> 原文摘录
6.5. 在线极速学习机

6.5.1. 简介

6.5.2. OSELM 原理

下面介绍 在线极速学习机 (Oniline Sequential Extreme Learning Machine, OS-ELM) 原理.

考虑如下ELM问题

\[\bm{H} \boldsymbol{\beta}=\bm{T} \]

其最小二乘解为

\[\hat{\boldsymbol{\beta}}=\left(\bm{H}^{\bm{T}} \bm{H}\right)^{-\bm{1}} \bm{H}^{\bm{T}} \bm{T} \]

如果 \(\bm{H}^{\bm{T}} \bm{H}\) 趋于奇异, 可以选择较小的隐层神经元节点数 \(L\) , 或者增加样本数量.

> 来源信息

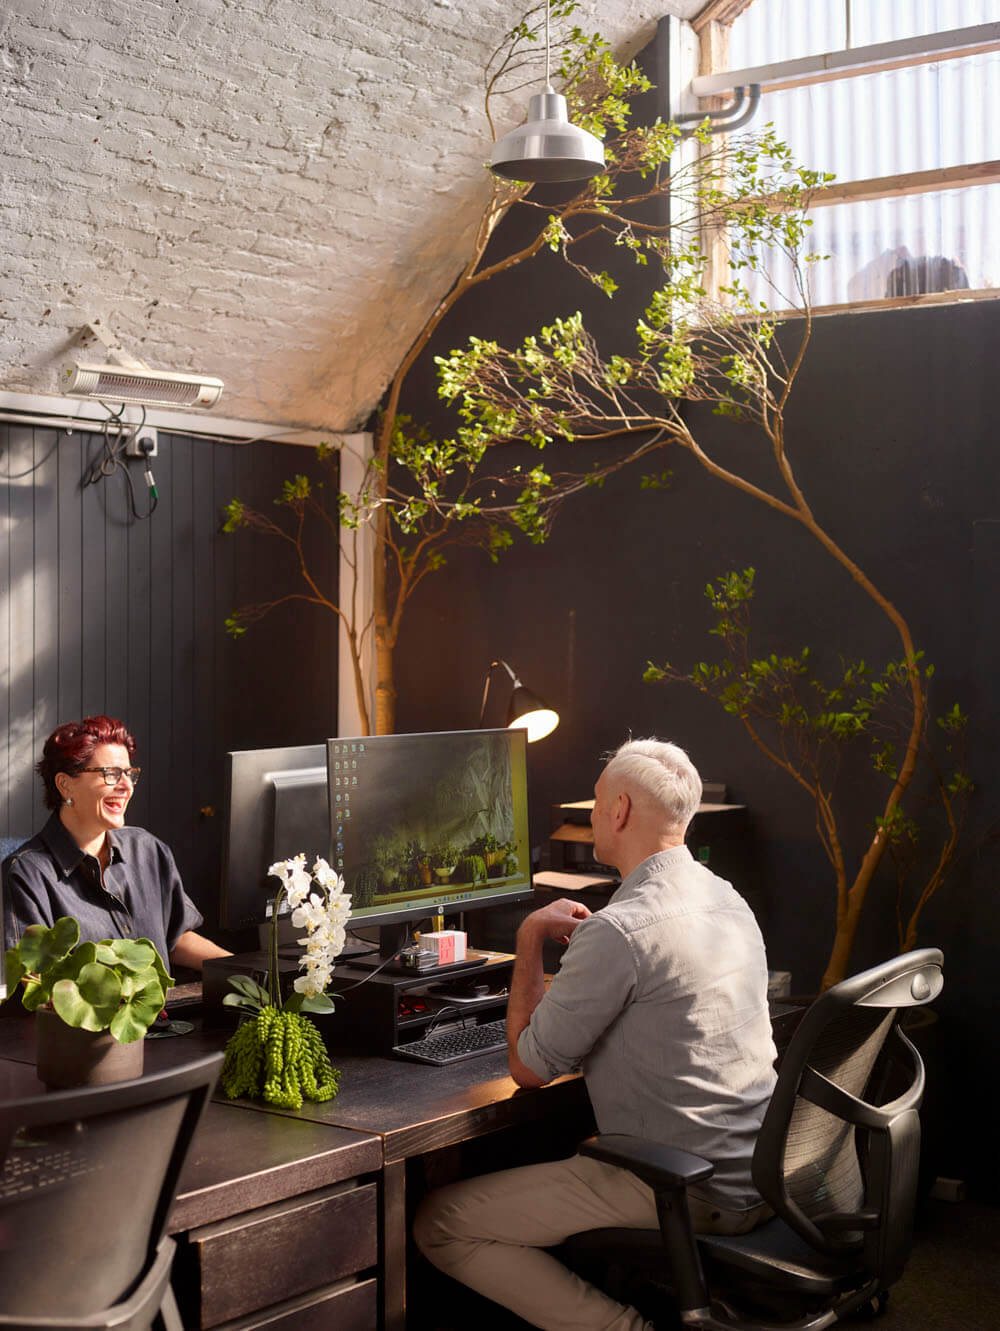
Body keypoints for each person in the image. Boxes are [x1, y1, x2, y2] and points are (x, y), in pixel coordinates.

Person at [414, 738, 777, 1331]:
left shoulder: (621, 931)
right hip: (758, 1169)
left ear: (620, 811)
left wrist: (529, 935)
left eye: (596, 801)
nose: (590, 815)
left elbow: (530, 1069)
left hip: (679, 1184)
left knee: (441, 1223)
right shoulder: (726, 899)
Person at [2, 714, 230, 973]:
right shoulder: (24, 874)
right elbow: (32, 984)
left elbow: (176, 937)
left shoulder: (148, 849)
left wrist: (245, 970)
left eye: (129, 774)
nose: (126, 786)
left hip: (166, 1014)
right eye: (110, 774)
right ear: (65, 785)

> 任务要求
请根据原文摘录回答：当 H 的转置与 H 的乘积"趋于奇异"时，可以采取哪两种做法？

> 任务回答
可以选择较小的隐层神经元节点数 L，或者增加样本数量。